Ce travail d’ingestion on le retrouve dans les traductions créoles de Georges Mauvois  » Don jan » et « Antigon ». On regrettera  avec Stéphanie Bérard la frilosité de metteurs en scène qui laissent ces pièces « mortes » car non jouées. Cette première partie s’achève avec l’analyse de deux adaptations, au sens fort du terme,  Othelo et Roméo et Juliette. On réalise alors que le théâtre antillais a bien plus emprunté à Shakespeare qu’à Molière.
La seconde partie porte sur les dramaturgies de l’oralité. Elle met en évidence  » la transposition des procédés narratifs du conte et des stratégies du conteur dans l’écriture dramatiques. » Elle relève ce qu’il y a de résistances, d’innovations et donc d’enrichissements en terme de métissage des arts de la scène induits par l’intégration de l’oralité dans les  formes dramaturgiques antillaises. Du coup, si l’auteure n’évite pas le sujet délicat de la transposition écrites de formes narratives orales –faut-il figer le récit au risque de le tuer?– on pourra s’étonner de sa discrétion sur les tentatives plus ou moins heureuses d’adaptation de nouvelles ou de romans au théâtre dans l’écriture antillaise. Dernier étonnement l’absence d’analyse de la pièce la plus jouée, ces dix dernières années en Martinique et qui ferait partie sans aucun doute du répertoire, si répertoire il y avait, à savoir Wopso! de Marius Gottin mise en scène par José Exélis.

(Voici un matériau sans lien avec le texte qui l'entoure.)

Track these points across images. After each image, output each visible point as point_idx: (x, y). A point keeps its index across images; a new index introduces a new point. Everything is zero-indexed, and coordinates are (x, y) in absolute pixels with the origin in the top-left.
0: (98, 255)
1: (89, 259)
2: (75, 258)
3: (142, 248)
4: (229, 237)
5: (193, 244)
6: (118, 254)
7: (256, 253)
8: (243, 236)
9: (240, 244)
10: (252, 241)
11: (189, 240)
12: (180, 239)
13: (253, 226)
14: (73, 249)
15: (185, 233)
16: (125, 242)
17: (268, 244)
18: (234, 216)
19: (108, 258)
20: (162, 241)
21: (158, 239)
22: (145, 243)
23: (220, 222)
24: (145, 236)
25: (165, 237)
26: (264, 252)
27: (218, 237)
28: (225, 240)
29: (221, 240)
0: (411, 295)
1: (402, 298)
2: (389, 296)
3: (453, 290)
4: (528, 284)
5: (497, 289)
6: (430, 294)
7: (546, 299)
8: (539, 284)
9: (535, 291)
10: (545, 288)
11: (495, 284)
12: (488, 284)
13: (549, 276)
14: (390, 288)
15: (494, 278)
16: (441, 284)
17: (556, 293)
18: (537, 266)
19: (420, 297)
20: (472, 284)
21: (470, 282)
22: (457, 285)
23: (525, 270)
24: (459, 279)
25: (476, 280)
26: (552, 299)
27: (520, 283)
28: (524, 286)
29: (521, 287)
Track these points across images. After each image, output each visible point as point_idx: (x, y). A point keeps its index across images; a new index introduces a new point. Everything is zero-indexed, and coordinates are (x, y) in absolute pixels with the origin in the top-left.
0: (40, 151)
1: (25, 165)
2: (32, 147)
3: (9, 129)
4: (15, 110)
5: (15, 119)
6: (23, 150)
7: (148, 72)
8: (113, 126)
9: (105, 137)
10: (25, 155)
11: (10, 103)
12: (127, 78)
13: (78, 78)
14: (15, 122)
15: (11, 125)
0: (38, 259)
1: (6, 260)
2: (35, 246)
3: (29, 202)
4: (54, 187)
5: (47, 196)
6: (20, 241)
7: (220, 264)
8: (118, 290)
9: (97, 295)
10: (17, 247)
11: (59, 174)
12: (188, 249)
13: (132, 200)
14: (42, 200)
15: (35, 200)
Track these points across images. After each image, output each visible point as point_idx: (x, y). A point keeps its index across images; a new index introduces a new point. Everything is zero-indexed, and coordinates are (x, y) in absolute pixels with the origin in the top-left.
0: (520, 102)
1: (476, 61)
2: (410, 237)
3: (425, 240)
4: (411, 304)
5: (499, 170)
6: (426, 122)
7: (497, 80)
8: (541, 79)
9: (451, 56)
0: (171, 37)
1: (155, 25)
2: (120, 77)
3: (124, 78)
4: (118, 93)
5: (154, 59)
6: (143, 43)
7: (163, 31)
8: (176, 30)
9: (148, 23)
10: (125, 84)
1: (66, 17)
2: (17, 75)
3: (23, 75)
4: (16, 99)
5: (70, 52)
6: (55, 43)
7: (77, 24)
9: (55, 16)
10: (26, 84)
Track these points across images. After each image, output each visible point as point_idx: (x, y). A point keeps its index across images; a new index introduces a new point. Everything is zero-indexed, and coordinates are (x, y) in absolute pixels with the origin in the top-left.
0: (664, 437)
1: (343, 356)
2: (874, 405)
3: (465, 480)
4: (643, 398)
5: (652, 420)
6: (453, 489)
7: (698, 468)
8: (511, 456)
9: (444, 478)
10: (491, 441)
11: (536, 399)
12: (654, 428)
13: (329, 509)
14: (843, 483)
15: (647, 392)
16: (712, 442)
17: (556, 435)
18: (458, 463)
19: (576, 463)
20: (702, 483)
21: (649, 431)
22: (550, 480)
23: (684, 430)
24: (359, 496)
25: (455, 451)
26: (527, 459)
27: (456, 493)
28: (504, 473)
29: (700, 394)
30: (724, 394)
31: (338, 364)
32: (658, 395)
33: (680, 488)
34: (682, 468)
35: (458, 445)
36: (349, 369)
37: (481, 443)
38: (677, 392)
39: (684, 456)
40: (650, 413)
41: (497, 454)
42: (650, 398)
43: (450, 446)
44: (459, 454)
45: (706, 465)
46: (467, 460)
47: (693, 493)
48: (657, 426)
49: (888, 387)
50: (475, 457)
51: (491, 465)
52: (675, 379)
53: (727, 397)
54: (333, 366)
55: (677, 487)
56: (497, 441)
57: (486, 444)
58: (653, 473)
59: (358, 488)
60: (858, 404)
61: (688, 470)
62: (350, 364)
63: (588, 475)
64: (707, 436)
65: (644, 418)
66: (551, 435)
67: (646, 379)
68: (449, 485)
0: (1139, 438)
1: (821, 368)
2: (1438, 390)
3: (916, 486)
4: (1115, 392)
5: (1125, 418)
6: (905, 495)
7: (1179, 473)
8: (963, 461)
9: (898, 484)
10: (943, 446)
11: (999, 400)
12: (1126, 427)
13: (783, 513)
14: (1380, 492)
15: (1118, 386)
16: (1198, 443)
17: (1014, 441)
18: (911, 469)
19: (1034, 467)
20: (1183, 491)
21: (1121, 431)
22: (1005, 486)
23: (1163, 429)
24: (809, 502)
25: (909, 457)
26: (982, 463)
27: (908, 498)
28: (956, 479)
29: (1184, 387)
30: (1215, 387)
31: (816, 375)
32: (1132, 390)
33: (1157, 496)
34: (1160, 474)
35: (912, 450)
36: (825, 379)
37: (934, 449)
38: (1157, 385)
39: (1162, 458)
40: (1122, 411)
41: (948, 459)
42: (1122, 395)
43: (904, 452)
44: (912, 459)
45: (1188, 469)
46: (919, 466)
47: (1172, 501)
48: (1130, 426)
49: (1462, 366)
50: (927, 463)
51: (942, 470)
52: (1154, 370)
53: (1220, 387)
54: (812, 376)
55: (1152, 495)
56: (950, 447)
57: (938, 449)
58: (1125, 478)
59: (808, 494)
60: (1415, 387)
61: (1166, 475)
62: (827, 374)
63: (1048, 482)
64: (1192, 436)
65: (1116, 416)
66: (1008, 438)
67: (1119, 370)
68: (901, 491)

Le dernier chapitre à partir d’une analyse de l’esthétique carnavalesque, reprise du sémiologue Mickael Bakhtine, du rire,  de la profanation du sacré, et de la liberté, laisse entrevoir la possibilité d’un théâtre « total » à la fois producteur et manifestation du lien social qui « donnerait à penser » comme l’écrirait Edouard Glissant. Stéphanie Bérard a su choisir les outils d’analyse adéquats à l’objet de son travail. Il était judicieux de rappeler l’importance de la culture carnavalesque pour comprendre certaines œuvres littéraires, telles celle de Rabelais. Le théâtre de Molière  est d’ailleurs lui aussi imprégné d’une culture carnavalesque et n’hésite pas à emprunter au théâtre de foire du Pont-Neuf. L’auteure reprend là une thèse que l’on entend fréquemment, sans qu’elle se traduise par des actions concrètes, et qui indique des voies de développement pour la pratique théâtrale aux Antilles.
On espère avoir fait comprendre au lecteur combien ce livre avait vocation à être un incontournable pour quiconque se dit intéressé au théâtre antillais.